Analyse:Des manifestants déterminés à faire tomber le régime Al-Bashir
Par Benoîte Labrosse
Les violations des droits humains ont beau être monnaie courante au Soudan – où la population exige depuis la mi-décembre la chute de celui qui les gouverne depuis 30 ans –, il semblerait que les autorités fassent preuve de retenue par rapport à leur habitude. Sans Frontières fait le point sur une confrontation qui s’annonce longue.
« Le pain n’a été que l’élément déclencheur, car il y avait déjà un mécontentement populaire de longue date au sujet des politiques économiques et sociales du gouvernement, explique le journaliste soudanais Muhammad Osman, joint à Khartoum. Depuis la sécession du Soudan du Sud [en juillet 2011], l’économie soudanaise est en déclin, car le pays a perdu les trois quarts de sa production pétrolière [extraite au Sud], et donc la principale source de revenus de l’État en monnaie étrangère. »
Le 19 décembre dernier, les premiers manifestants sont effectivement descendus dans les rues d’Atbara, à 250 km au nord de la capitale, pour protester contre le triplement du prix du pain décrété par le gouvernement à la suite de l’élimination des subventions à l’importation de blé. Sans tarder, les manifestations se sont répandues à travers le pays – surtout dans les centres urbains – et ont élargi leurs visées. Elles demandent maintenant la démission du président Omar Al Bashir, 75 ans, au pouvoir depuis le coup d’État du 30 juin 1989.
Les rassemblements ont été violemment réprimés par les forces gouvernementales. Après trois semaines, les autorités dénombraient 22 morts, alors que les ONG Human Rights Watch (HRW) et Amnesty International parlaient plutôt d’au moins 40 décès. À la fin février, le rythme et l’ampleur des protestations n’avaient pas diminué.
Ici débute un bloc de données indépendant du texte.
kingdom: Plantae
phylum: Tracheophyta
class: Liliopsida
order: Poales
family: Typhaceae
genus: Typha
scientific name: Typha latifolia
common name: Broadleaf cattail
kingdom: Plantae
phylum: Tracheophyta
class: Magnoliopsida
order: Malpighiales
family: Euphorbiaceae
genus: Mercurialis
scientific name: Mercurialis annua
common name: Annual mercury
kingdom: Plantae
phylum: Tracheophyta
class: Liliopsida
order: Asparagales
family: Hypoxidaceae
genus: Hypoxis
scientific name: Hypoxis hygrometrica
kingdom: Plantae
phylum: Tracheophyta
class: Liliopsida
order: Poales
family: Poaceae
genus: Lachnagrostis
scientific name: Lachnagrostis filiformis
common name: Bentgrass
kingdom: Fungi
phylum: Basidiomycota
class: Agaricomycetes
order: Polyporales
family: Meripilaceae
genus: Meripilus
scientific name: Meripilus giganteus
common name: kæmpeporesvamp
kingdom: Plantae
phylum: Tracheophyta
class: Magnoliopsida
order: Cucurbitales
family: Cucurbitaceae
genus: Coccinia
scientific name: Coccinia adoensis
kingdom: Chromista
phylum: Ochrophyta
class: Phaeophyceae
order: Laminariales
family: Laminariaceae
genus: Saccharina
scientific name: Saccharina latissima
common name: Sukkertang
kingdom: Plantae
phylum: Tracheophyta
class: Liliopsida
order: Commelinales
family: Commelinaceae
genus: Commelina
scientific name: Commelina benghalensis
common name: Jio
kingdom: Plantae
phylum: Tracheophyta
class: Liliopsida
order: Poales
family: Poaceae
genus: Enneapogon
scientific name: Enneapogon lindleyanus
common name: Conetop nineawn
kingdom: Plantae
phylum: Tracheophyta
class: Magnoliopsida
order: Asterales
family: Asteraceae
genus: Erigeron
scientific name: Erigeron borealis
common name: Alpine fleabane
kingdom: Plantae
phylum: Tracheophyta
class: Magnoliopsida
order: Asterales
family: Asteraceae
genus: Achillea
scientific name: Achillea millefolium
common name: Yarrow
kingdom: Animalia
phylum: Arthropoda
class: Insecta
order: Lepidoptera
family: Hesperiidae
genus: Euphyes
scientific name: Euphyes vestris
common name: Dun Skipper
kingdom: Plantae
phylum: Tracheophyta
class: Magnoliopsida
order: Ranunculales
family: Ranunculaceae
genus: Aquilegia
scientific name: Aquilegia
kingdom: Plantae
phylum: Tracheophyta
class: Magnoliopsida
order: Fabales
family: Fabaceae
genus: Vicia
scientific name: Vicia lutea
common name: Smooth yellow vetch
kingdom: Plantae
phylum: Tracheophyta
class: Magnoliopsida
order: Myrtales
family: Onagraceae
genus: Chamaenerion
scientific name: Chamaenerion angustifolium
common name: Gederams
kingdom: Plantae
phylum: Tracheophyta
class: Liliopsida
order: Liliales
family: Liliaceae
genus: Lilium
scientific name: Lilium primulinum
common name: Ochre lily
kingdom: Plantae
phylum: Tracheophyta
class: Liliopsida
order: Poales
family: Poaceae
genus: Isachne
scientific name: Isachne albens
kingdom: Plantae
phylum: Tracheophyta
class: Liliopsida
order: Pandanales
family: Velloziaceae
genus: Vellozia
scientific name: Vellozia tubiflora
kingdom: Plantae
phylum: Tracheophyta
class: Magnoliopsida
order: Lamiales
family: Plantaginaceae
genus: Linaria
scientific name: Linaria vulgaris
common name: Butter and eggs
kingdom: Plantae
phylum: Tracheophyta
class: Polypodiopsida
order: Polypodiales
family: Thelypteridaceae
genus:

« Le fait que les organes de répression aient tiré sur la foule, mais aussi que le régime ait affirmé qu’il n’était pas question d’accorder quoi que ce soit [à la population] a vraiment rendu les manifestants furieux », précise le Dr Marc Lavergne, directeur de recherche au Centre national de la recherche scientifique (CNRS) à l’Université de Tours, en France. Le spécialiste de la Corne de l’Afrique fréquente assidument le Soudan depuis 1982, entre autres pour le compte des Nations unies et de Médecins Sans Frontières. « Ça leur a donné le sens du sacrifice. Ils se sont dit : “On ne peut plus reculer, parce qu’on ne peut pas rentrer chez nous sans rien à manger.” » Sauf que, contrairement aux forces de l’ordre, les civils ne sont pas armés.
Changement de tactique gouvernementale
Fin février, HRW estimait à 51 le nombre total de morts – 31 selon les autorités –, ce qui signifie somme toute peu de nouvelles de victimes en un mois et demi de manifestations quasi quotidiennes. Un ralentissement qui surprend Muhammad Osman. « L’approche gouvernementale à la violence, particulièrement à la violence létale, a été un peu plus modérée qu’à l’habitude, remarque-t-il. Historiquement, le gouvernement a toujours répondu aux protestations avec un certain degré de brutalité, surtout dans les zones de conflits. Dans les centres urbains, les forces de l’ordre ont tué près de 200 personnes en l’espace de trois jours durant des manifestations similaires [liées à l’arrêt des subventions sur le carburant] en 2013. »
Depuis le début de l’année, les autorités ont changé de tactique, assure le journaliste. « La dernière fois, leur brutalité a eu un coût politique ; cette fois, elles ne veulent pas payer le prix fort. Le gouvernement essaie donc de vaincre les protestations en tuant le moins de personnes possible. » Le Dr Lavergne acquiesce à cette analyse. « En 2013, pour la survie du régime, il fallait absolument écraser le mouvement étudiant — ce qui d’ailleurs n’avait provoqué aucune réaction, ni en Occident ni ailleurs. Aujourd’hui, la situation est différente, et le gouvernement est obligé de se montrer prudent dans le traitement de la crise. » Le chercheur croit « qu’il y a beaucoup de discussions à l’intérieur de l’appareil d’État sur la manière de [la] régler ».
Entre temps, plusieurs centaines de personnes ont été emprisonnées par le service de renseignement gouvernemental, le National Intelligence and Security Services (NISS).